* [Exercise directions]: Your copy of the listing must be exact and must hold no images.

* [Input data]:
- - - - -

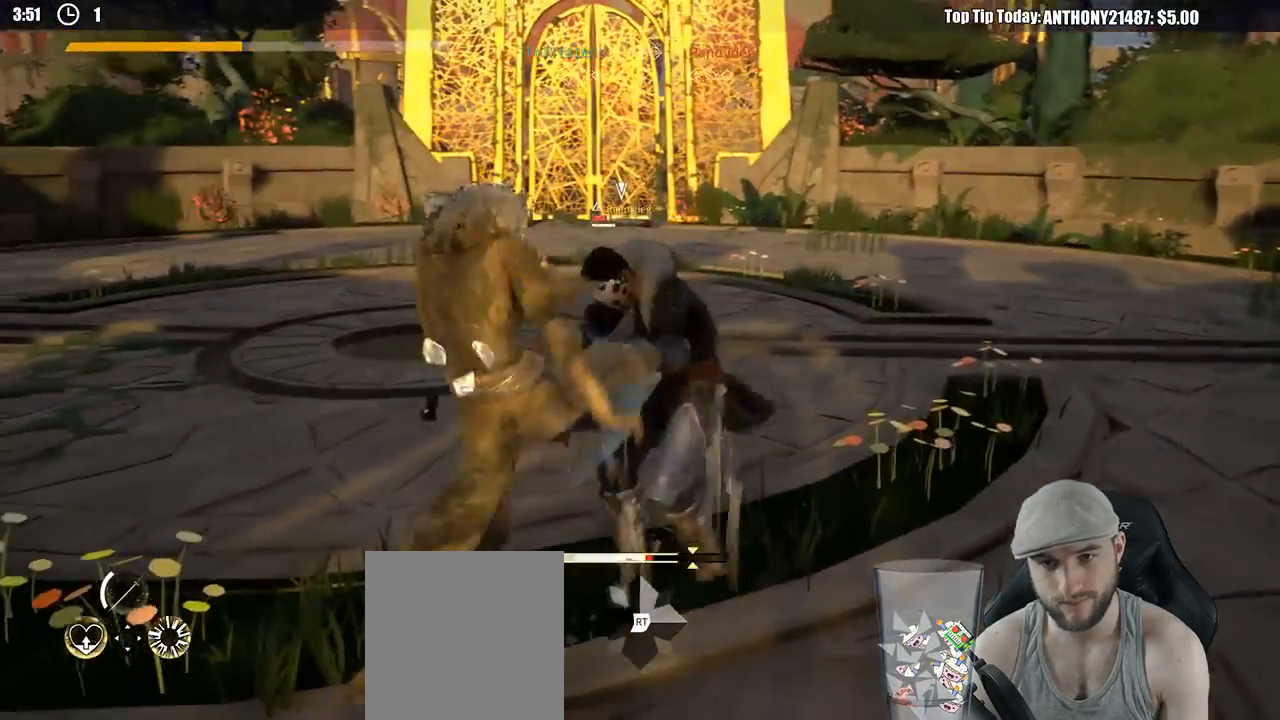
{"buttons": [], "left_stick": "up", "right_stick": "center", "events": []}
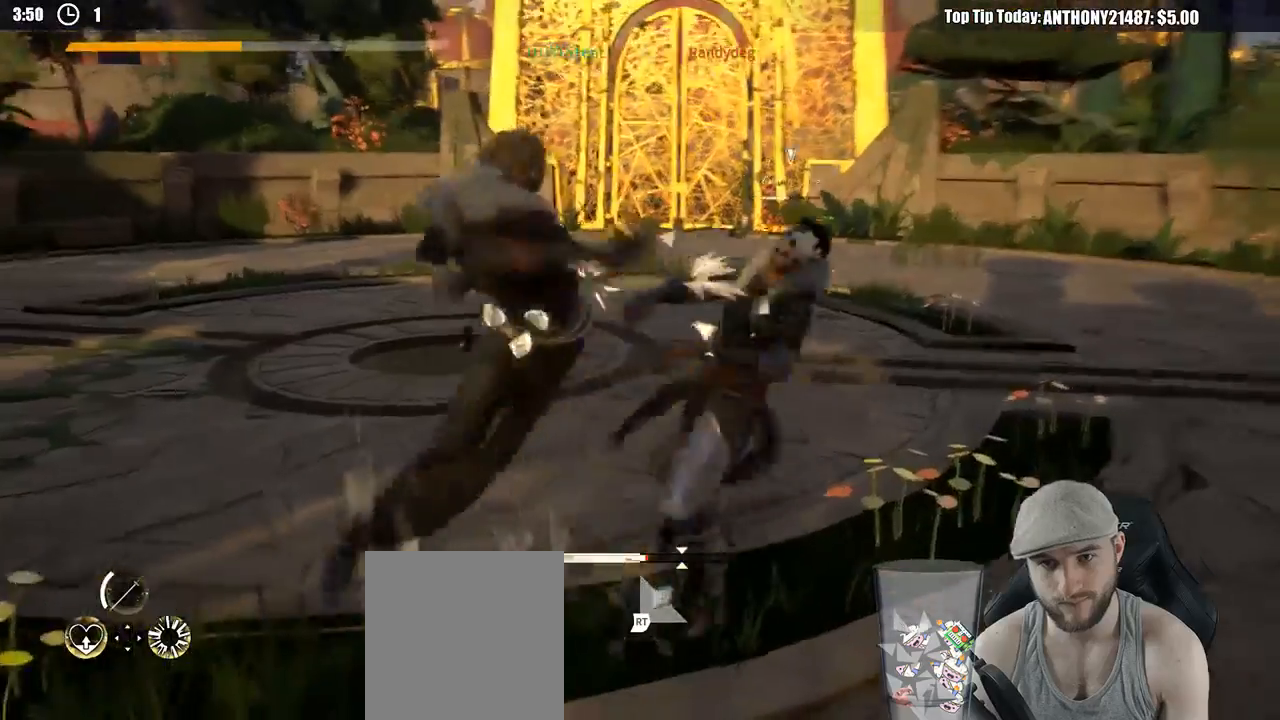
{"buttons": [], "left_stick": "up-right", "right_stick": "center", "events": [[350, "left_stick", "up-right"]]}
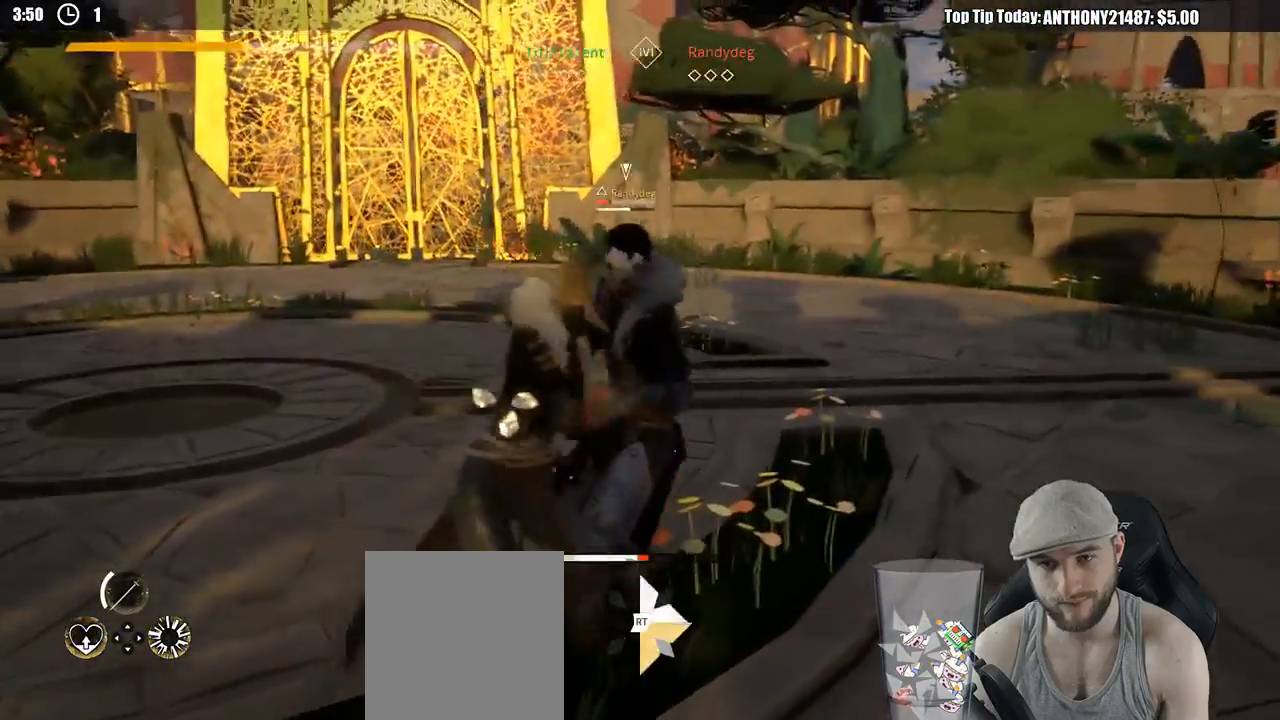
{"buttons": [], "left_stick": "up-right", "right_stick": "center", "events": [[150, "X", "down"], [233, "X", "up"]]}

- - - - -

* [Exercise response]:
{"buttons": [], "left_stick": "up", "right_stick": "center", "events": []}
{"buttons": [], "left_stick": "up-right", "right_stick": "center", "events": [[350, "left_stick", "up-right"]]}
{"buttons": [], "left_stick": "up-right", "right_stick": "center", "events": [[150, "X", "down"], [233, "X", "up"]]}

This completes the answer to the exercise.